Is there such a thing? I feel like I’m a horrible group kind of mother. I’m never going to be one of those moms that goes to the playground to let my kid play so I can sit and look at my phone or talk to other women. I may go with a friend or 2 with their kids and play all together. I don’t want to go there to bring Savanna a good time and not enjoy it myself with her. I love the joy on her face when she’s swinging, I always want to be there to see that. To be in that moment.
As I sat on the regular swings with Savanna on my lap – because some mom thought it was ok for her 3 or 4 year old to swing in the baby swing – I looked around at what was going on. It is like a high school environment. You can tell which moms come all the time together and stick together. You can see the loners, who don’t want anything to do with anyone. And there are a few very involved parents who just want to enjoy the time with their kids.
Maybe I’m being very judgemental but when a little girl runs up and asks me to help her swing because her mommy will say no, or 2 boys are extremely excited by feeding the goats but the mom is too busy on her phone to notice, I get annoyed. I take my phone out but only to take an obnoxious amount of pictures of my beautiful girl. It seems so disconnected. Don’t get me wrong, I have moments where I just need to take a step back and breathe. I get overwhelmed and stressed, but I don’t want to look back 5 years from now when she can do all of those playground things herself and regret not being there for her. (But of course 5 years from now I will still be there embarrassing her in front of her friends.) 🙂
My most embarrassing moment I have had on a whole took place today. As I’m holding my little love bug, I went to sit on the swing with her in my arms and I fell flat on my butt. I looked to see if anyone saw me, as I wanted to run off, and the mom next to me was either in a world of her own while pushing her child, or was laughing her butt off behind her sun glasses. I couldn’t tell, because she said nothing. Good thing about the situation was Savanna didn’t know I didn’t mean to do that, so she enjoyed every second. Haha.

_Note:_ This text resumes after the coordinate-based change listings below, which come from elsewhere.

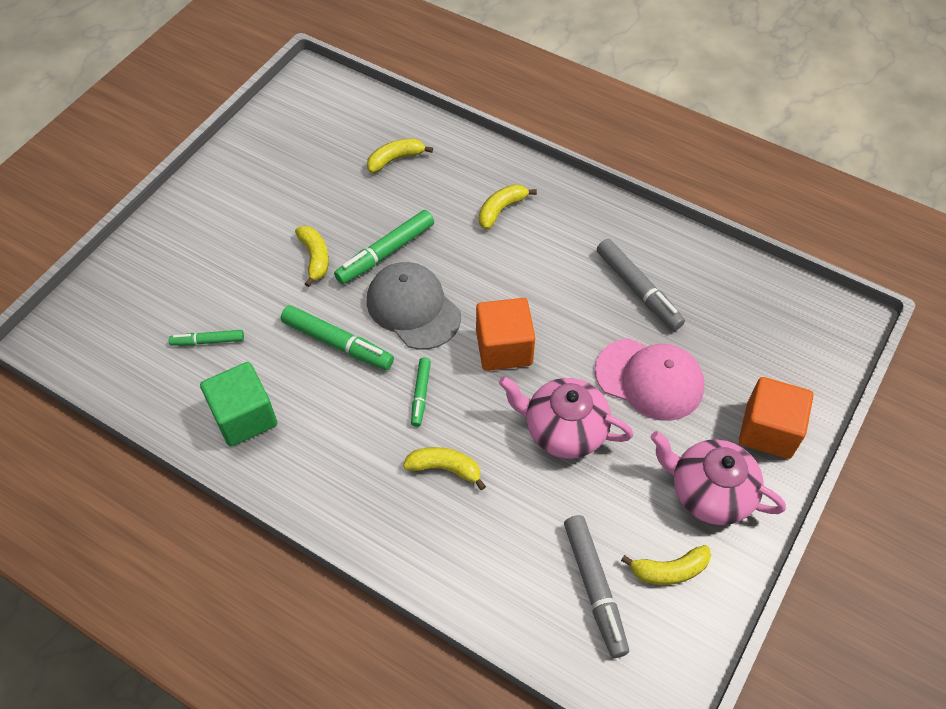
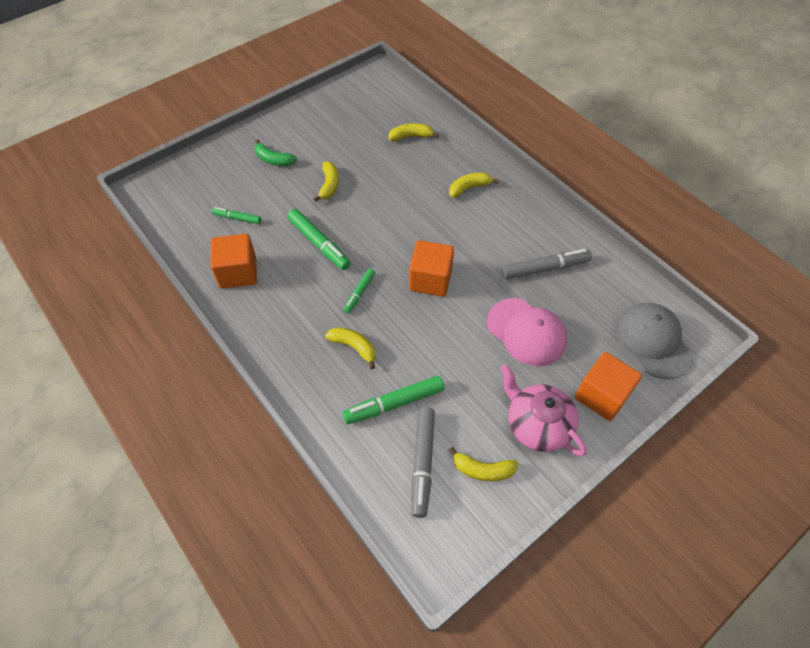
camera: 20 degrees right, 0 degrees up
(222, 243) = (274, 160): none -> green banana
(244, 417) = (238, 272): green cube -> orange cube
(385, 253) = (377, 195): green marker -> green marker (394, 403)
(413, 308) = (380, 235): grey cap -> grey cap (653, 341)
(563, 430) = (448, 347): pink teapot -> none
(638, 290) = (545, 268): grey marker -> grey marker turned 90 degrees counterclockwise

So, what is the right playground etiquette? Am I supposed to introduce myself to other moms? Was I supposed to help the little girl swing? Is it ok to walk away from your baby on the baby swing and leave her alone with strangers around? (Not me obviously) Is it ok that I wanted to say good job, you rock! to the woman with an infant in the baby carrier and another baby on the hip? Is it ok that I wanted to make a smartass comment to the moms on their phones? Is it ok that my baby wants to smile and wave at everyone that passes her by and I want to trip the people that look and don’t respond?
Gosh, I’m a bad playground mom. Apparently I don’t play well with others. But, that’s ok, because the most important person had a blast today, and that’s the only thing that matters to me. Maybe one day I’ll be more friendly, but that’ll only be because of my social butterfly making me!